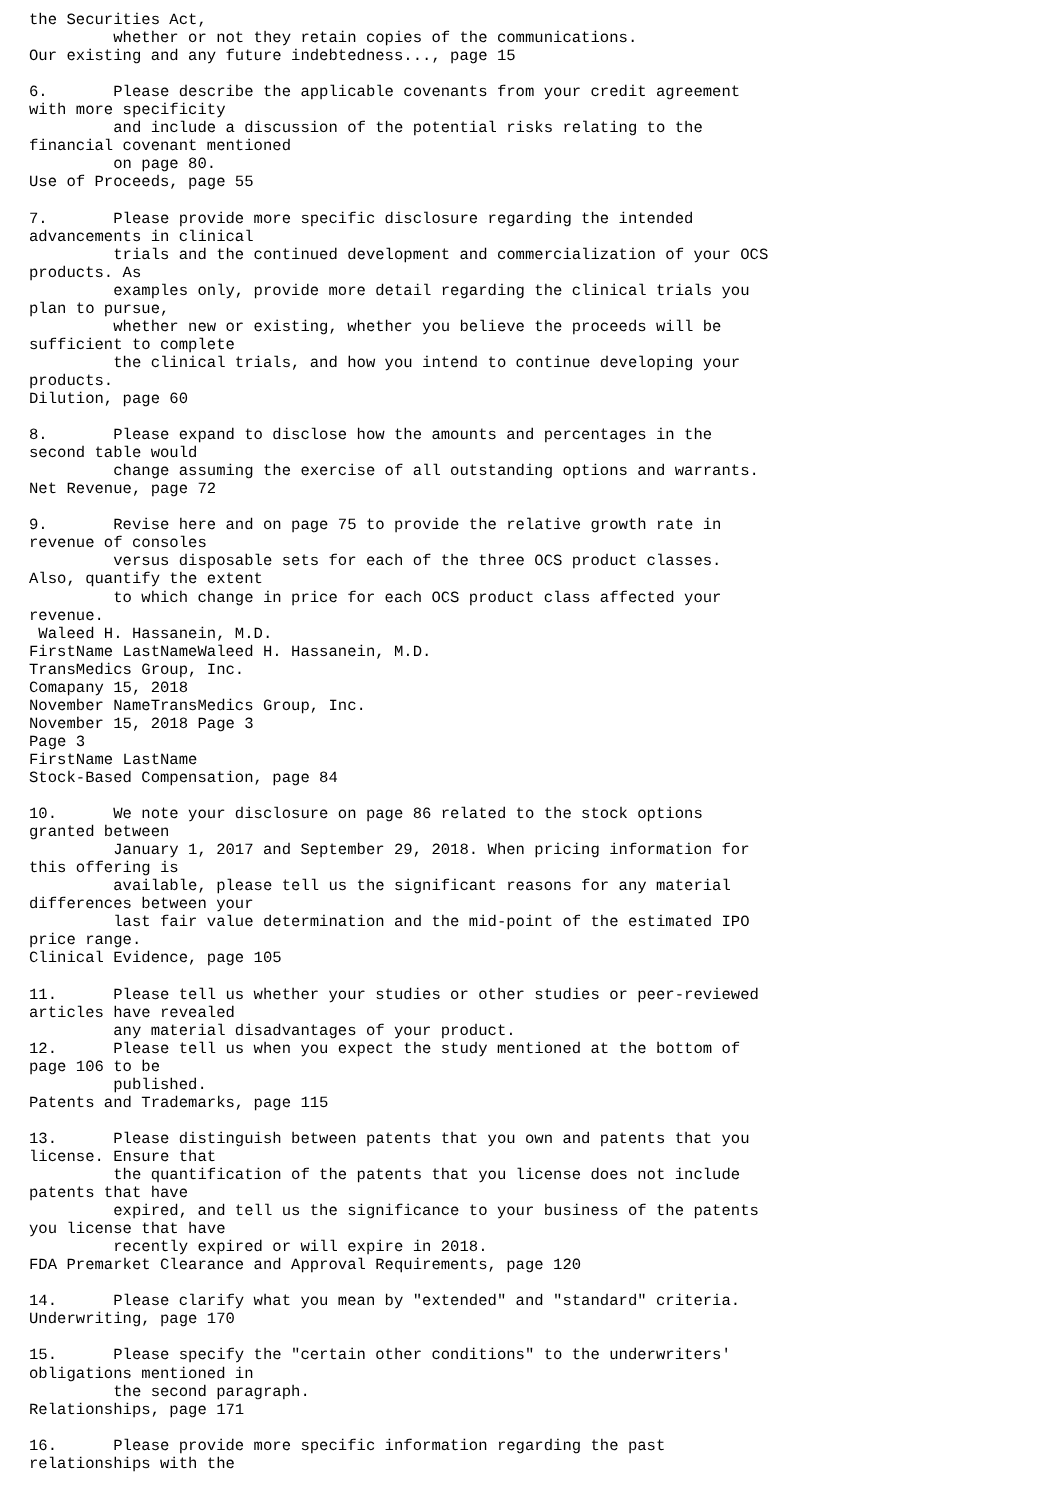the Securities Act,
         whether or not they retain copies of the communications.
Our existing and any future indebtedness..., page 15

6.       Please describe the applicable covenants from your credit agreement
with more specificity
         and include a discussion of the potential risks relating to the
financial covenant mentioned
         on page 80.
Use of Proceeds, page 55

7.       Please provide more specific disclosure regarding the intended
advancements in clinical
         trials and the continued development and commercialization of your OCS
products. As
         examples only, provide more detail regarding the clinical trials you
plan to pursue,
         whether new or existing, whether you believe the proceeds will be
sufficient to complete
         the clinical trials, and how you intend to continue developing your
products.
Dilution, page 60

8.       Please expand to disclose how the amounts and percentages in the
second table would
         change assuming the exercise of all outstanding options and warrants.
Net Revenue, page 72

9.       Revise here and on page 75 to provide the relative growth rate in
revenue of consoles
         versus disposable sets for each of the three OCS product classes.
Also, quantify the extent
         to which change in price for each OCS product class affected your
revenue.
 Waleed H. Hassanein, M.D.
FirstName LastNameWaleed H. Hassanein, M.D.
TransMedics Group, Inc.
Comapany 15, 2018
November NameTransMedics Group, Inc.
November 15, 2018 Page 3
Page 3
FirstName LastName
Stock-Based Compensation, page 84

10.      We note your disclosure on page 86 related to the stock options
granted between
         January 1, 2017 and September 29, 2018. When pricing information for
this offering is
         available, please tell us the significant reasons for any material
differences between your
         last fair value determination and the mid-point of the estimated IPO
price range.
Clinical Evidence, page 105

11.      Please tell us whether your studies or other studies or peer-reviewed
articles have revealed
         any material disadvantages of your product.
12.      Please tell us when you expect the study mentioned at the bottom of
page 106 to be
         published.
Patents and Trademarks, page 115

13.      Please distinguish between patents that you own and patents that you
license. Ensure that
         the quantification of the patents that you license does not include
patents that have
         expired, and tell us the significance to your business of the patents
you license that have
         recently expired or will expire in 2018.
FDA Premarket Clearance and Approval Requirements, page 120

14.      Please clarify what you mean by "extended" and "standard" criteria.
Underwriting, page 170

15.      Please specify the "certain other conditions" to the underwriters'
obligations mentioned in
         the second paragraph.
Relationships, page 171

16.      Please provide more specific information regarding the past
relationships with the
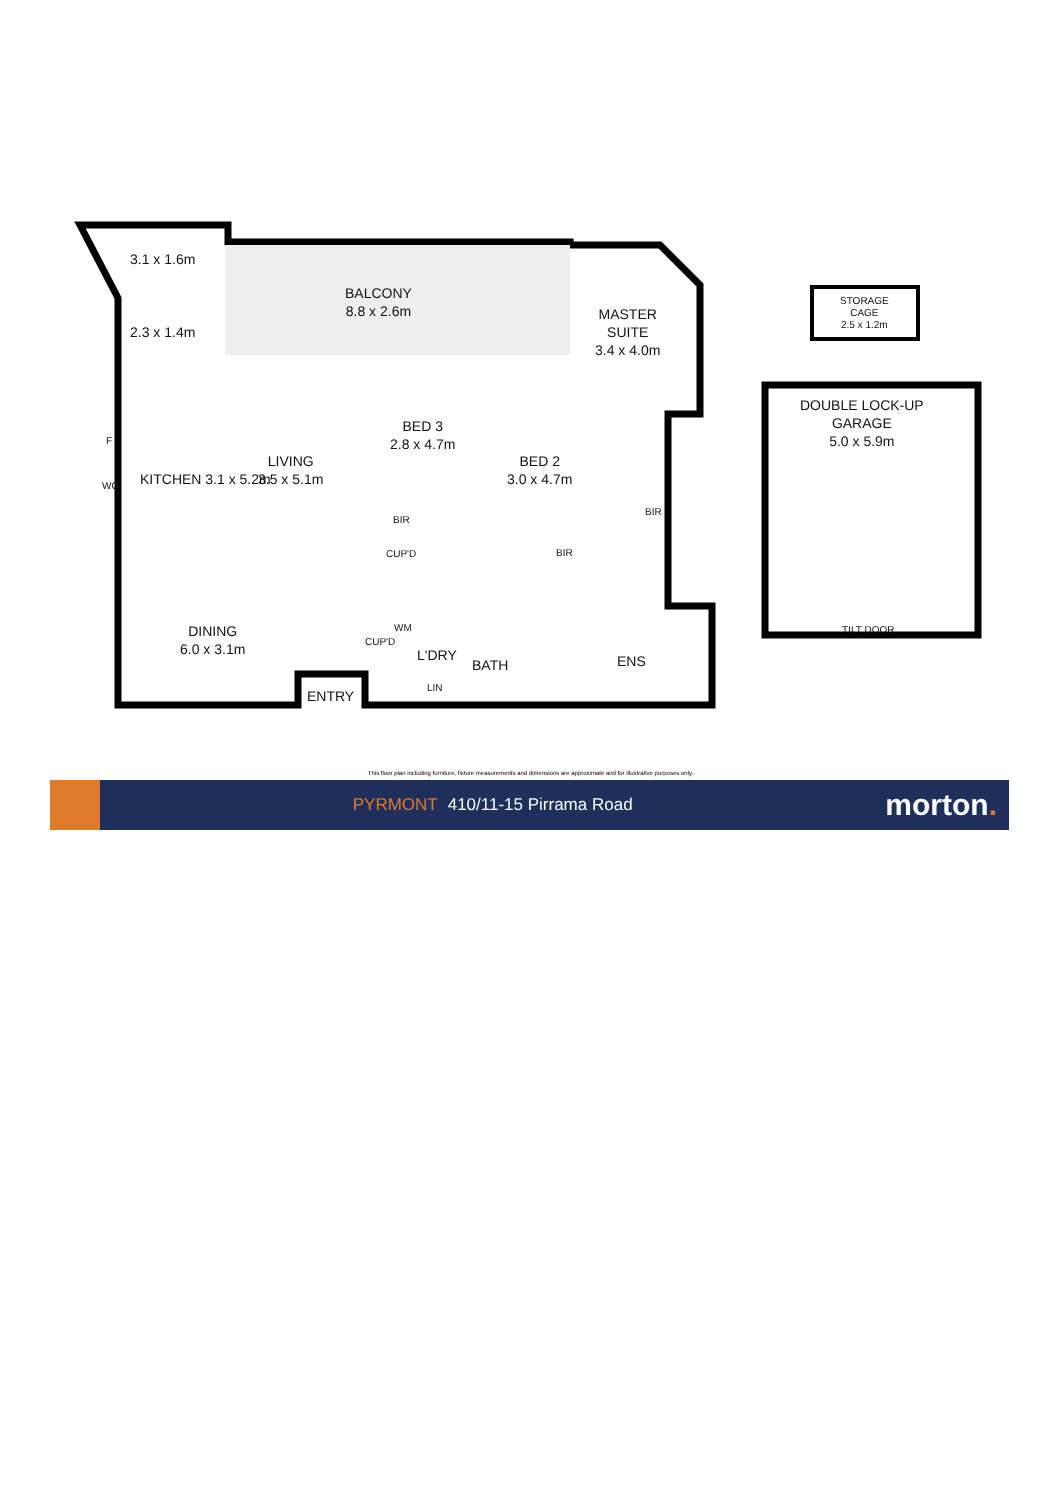3.1 x 1.6m
BALCONY
8.8 x 2.6m
2.3 x 1.4m
MASTER
SUITE
3.4 x 4.0m
STORAGE
CAGE
2.5 x 1.2m
DOUBLE LOCK-UP
GARAGE
5.0 x 5.9m
F
WO KITCHEN 3.1 x 5.2m
LIVING
3.5 x 5.1m
BED 3
2.8 x 4.7m
BED 2
3.0 x 4.7m
BIR
BIR
CUP'D BIR
DINING
6.0 x 3.1m
CUP'D
WM
L'DRY
BATH ENS
LIN
ENTRY
TILT DOOR
This floor plan including furniture, fixture measurements and dimensions are approximate and for illustrative purposes only.
PYRMONT 410/11-15 Pirrama Road
morton.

_____

**EXERCISE REQUIREMENTS**
Return the material word for word, images omitted.

**YOUR SOLUTION**
the Securities Act,
         whether or not they retain copies of the communications.
Our existing and any future indebtedness..., page 15

6.       Please describe the applicable covenants from your credit agreement
with more specificity
         and include a discussion of the potential risks relating to the
financial covenant mentioned
         on page 80.
Use of Proceeds, page 55

7.       Please provide more specific disclosure regarding the intended
advancements in clinical
         trials and the continued development and commercialization of your OCS
products. As
         examples only, provide more detail regarding the clinical trials you
plan to pursue,
         whether new or existing, whether you believe the proceeds will be
sufficient to complete
         the clinical trials, and how you intend to continue developing your
products.
Dilution, page 60

8.       Please expand to disclose how the amounts and percentages in the
second table would
         change assuming the exercise of all outstanding options and warrants.
Net Revenue, page 72

9.       Revise here and on page 75 to provide the relative growth rate in
revenue of consoles
         versus disposable sets for each of the three OCS product classes.
Also, quantify the extent
         to which change in price for each OCS product class affected your
revenue.
 Waleed H. Hassanein, M.D.
FirstName LastNameWaleed H. Hassanein, M.D.
TransMedics Group, Inc.
Comapany 15, 2018
November NameTransMedics Group, Inc.
November 15, 2018 Page 3
Page 3
FirstName LastName
Stock-Based Compensation, page 84

10.      We note your disclosure on page 86 related to the stock options
granted between
         January 1, 2017 and September 29, 2018. When pricing information for
this offering is
         available, please tell us the significant reasons for any material
differences between your
         last fair value determination and the mid-point of the estimated IPO
price range.
Clinical Evidence, page 105

11.      Please tell us whether your studies or other studies or peer-reviewed
articles have revealed
         any material disadvantages of your product.
12.      Please tell us when you expect the study mentioned at the bottom of
page 106 to be
         published.
Patents and Trademarks, page 115

13.      Please distinguish between patents that you own and patents that you
license. Ensure that
         the quantification of the patents that you license does not include
patents that have
         expired, and tell us the significance to your business of the patents
you license that have
         recently expired or will expire in 2018.
FDA Premarket Clearance and Approval Requirements, page 120

14.      Please clarify what you mean by "extended" and "standard" criteria.
Underwriting, page 170

15.      Please specify the "certain other conditions" to the underwriters'
obligations mentioned in
         the second paragraph.
Relationships, page 171

16.      Please provide more specific information regarding the past
relationships with the
3.1 x 1.6m
BALCONY
8.8 x 2.6m
2.3 x 1.4m
MASTER
SUITE
3.4 x 4.0m
STORAGE
CAGE
2.5 x 1.2m
DOUBLE LOCK-UP
GARAGE
5.0 x 5.9m
F
WO KITCHEN 3.1 x 5.2m
LIVING
3.5 x 5.1m
BED 3
2.8 x 4.7m
BED 2
3.0 x 4.7m
BIR
BIR
CUP'D BIR
DINING
6.0 x 3.1m
CUP'D
WM
L'DRY
BATH ENS
LIN
ENTRY
TILT DOOR
This floor plan including furniture, fixture measurements and dimensions are approximate and for illustrative purposes only.
PYRMONT 410/11-15 Pirrama Road
morton.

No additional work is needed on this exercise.